The great weather continues, and everyone is looking for opportunities for indoor outdoor living. In today’s post, we’ll explain why the balconies of the Marina City towers, featured last week, are so great (Hint: its not just because they are half round in shape) and some of the other features of a great tall building balcony.
So, What Makes for a Great Balcony?
At its best, a balcony is a magical thing – an oasis, a window on the world, a liminal space between inside and out that is sheltered and private but with a view of the outside world.
This idea of Refuge and Outlook is familiar to anyone who has watched a child (or cat) delight in finding some tucked away space where they can cosy up and look out.
Outlook – the view from the balcony – is hard to control for, as it falls outside the building footprint, by definition. However, nearly any view can hold interest, wether it be the skyline of a great city, a wind swept Lake Michigan or just the neighboring alley.
Refuge is within the control of the building designer.
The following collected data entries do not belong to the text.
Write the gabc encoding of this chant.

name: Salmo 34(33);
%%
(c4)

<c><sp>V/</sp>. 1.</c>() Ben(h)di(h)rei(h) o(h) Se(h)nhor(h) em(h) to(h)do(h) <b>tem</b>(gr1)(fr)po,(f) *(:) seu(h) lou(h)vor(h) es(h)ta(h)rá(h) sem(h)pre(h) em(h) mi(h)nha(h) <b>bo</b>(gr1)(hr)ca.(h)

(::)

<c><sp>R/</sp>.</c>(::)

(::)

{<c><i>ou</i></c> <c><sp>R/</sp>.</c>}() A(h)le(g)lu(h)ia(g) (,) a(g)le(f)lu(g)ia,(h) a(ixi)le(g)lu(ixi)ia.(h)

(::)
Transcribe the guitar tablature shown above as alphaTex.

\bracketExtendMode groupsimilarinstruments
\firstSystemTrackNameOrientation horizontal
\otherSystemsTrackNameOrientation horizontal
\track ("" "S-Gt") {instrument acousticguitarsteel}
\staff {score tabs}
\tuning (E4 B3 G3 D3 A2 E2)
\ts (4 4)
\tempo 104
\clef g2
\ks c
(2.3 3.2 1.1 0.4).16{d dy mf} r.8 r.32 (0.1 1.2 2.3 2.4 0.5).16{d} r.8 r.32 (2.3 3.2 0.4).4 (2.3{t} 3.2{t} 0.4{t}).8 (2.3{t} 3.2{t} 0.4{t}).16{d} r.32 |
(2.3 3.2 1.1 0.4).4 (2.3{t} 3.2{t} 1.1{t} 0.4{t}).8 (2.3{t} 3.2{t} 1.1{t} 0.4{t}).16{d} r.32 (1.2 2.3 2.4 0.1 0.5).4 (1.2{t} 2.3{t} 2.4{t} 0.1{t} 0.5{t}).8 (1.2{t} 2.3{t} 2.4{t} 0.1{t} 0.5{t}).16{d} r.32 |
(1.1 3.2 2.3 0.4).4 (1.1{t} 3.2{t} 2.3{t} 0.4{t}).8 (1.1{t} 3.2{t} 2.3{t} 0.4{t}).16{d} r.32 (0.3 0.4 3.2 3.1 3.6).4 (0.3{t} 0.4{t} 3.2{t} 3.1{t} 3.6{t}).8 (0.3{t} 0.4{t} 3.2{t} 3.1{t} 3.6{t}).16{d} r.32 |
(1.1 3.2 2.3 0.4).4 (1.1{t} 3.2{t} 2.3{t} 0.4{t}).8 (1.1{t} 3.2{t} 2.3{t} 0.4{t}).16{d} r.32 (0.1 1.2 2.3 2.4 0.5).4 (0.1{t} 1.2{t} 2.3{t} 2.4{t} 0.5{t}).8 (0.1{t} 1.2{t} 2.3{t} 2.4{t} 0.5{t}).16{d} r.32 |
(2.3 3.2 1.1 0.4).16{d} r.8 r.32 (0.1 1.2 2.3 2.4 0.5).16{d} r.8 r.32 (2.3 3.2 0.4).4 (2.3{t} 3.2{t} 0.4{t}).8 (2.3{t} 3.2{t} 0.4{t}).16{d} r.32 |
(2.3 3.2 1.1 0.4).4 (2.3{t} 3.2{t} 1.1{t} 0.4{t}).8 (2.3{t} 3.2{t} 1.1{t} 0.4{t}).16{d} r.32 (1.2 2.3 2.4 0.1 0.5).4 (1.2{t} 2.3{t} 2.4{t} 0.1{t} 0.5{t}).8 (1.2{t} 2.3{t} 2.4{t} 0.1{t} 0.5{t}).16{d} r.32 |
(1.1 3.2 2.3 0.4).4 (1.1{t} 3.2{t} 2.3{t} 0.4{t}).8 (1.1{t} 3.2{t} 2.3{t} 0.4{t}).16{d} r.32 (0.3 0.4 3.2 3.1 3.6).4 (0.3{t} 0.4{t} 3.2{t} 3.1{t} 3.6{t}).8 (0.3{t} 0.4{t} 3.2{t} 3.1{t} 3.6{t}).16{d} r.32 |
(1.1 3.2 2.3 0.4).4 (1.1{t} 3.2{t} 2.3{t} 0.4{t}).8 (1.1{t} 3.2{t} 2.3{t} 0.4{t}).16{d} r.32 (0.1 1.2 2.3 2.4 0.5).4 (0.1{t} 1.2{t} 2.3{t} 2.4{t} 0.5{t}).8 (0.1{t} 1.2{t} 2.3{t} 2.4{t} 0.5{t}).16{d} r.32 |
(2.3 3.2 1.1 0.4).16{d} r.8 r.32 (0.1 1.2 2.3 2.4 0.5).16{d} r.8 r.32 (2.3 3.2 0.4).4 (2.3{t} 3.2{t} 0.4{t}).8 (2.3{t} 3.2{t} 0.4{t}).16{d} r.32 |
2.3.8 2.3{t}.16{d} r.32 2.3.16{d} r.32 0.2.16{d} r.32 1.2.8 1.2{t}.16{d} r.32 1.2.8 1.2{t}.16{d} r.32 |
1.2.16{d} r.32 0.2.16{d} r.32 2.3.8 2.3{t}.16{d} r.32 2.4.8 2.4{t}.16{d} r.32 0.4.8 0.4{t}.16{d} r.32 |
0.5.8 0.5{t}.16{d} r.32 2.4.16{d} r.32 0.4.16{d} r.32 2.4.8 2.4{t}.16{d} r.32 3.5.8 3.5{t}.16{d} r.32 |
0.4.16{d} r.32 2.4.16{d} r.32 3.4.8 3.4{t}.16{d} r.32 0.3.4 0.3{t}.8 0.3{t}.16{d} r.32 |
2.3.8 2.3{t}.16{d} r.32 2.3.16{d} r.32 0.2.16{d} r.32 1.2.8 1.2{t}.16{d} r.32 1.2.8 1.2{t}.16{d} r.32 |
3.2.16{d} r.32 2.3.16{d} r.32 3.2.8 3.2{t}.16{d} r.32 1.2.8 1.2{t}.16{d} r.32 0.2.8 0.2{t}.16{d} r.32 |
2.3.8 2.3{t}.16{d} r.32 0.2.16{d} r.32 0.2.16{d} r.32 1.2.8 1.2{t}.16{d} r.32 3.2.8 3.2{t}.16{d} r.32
It comes from a sense of privacy – height above the street, protection from side to side views – and protection from the elements and from the view of neighboring eyes.
Where do Balconies Come From?
In a 2014 exhibition of architectural fundamental “elements”, the feature on balconies was curated by Rem Kookaas who crafted his narrative around its medieval antecedents. While I have no doubt that the Huord – a wall mounted wooden scaffold to support and shelter archers during medieval battles – existed, Koolhaas’ origin story is extremely western culture centric. However much fun it may be to drop water balloons on passers by from an overhanging balcony, they’ve been around much longer than Koolhaus’s 11th century defensive use.
Fun Fact: apparently the most famous association of the balcony – the “Balcony Scene” in Romeo and Juliet is an anachronistic fake out since the word balcony is not in the play and, in fact, didn’t exist in English until after Shakespeare died.
In fact the nearly universal nature of hot culture design history suggests that balconies were a common feature of urban buildings in the fertile crescent, in Egypt, in India and in China. Enclosed spaces that projected out from building walls over the street allowed for the collection of vital air movement. As example, the wooden balconies on this Cairo street, image via Wikimedia Commons.
Balconies on Modern Buildings
We hate to generalize, but the Modern Greats were generally terrible at balconies. The buildings popularized by the school of International Modernism are far to focused on their materials base theory to bow to such human-comfort considerations as refuge and outlook. Check out the “balconies” on the Weissenhof Colony walk-up apartments designed by Mies van der Rohe in 1927. Photo via Wikimedia Commons.
Despite the good intentions of the building – to create affordable and hygienic living spaces for working families its approach to indoor outdoor space is vestigial at best. And after a few years (see Mies’ Chicago work) they started enclosing their buildings in glass and stopped allowing for balconies – or any operable access to the outside – at all.
That’s not to say wonderful, sheltering balconies, integrated into the whole building design can’t, or haven’t, been done even, or perhaps especially, in groundbreaking buildings. One of my favorite examples integrated balconies are the playful grotto like outdoor spaces on Gaudi’s 1910 Casa Mila (affectionately known as “the quarry” or La Pederera. The shots below are my own.
Juliet Balconies: the Common Compromise
Its all too common to simply slap a metal balcony sized to hold a medium scale George Foreman on to the side of a building and then replicate it all the way up and down, and side to side until it has lost all meaning other than to include with the realtor’s check list of unit amenities at the time of sale. But the “amenity balcony” can actually become still more vestigial in the form of the Juliet Balcony – a railing around a door to nowhere. These can be aesthetically appealing, and even house a few potted plants, but are no use to the humans who live behind all those french doors.
To conclude, we can answer the question posed by the images at the top of the post. Why is the Marina City style of balcony pretty great and the similar half round, slapped onto 2020 Lincoln Park West, not?
In one building, the balconies are integral (literally) to the form and structure, in the other they are tacked on to the outside of a building that doesn’t really need them. At Marina City, each balcony is shaded and sheltered by the arching support for the one above it, and shielded from the view of its neighbors on each side by the curvature of the building and, at 2020, the prow-of-the-ship form of each balcony accentuates its view but, provides no feeling of enclosure or protection. Nor does it offer any privacy from neighbors on near by balconies.
In the end, the pictures speak for themselves. Where would you rather be?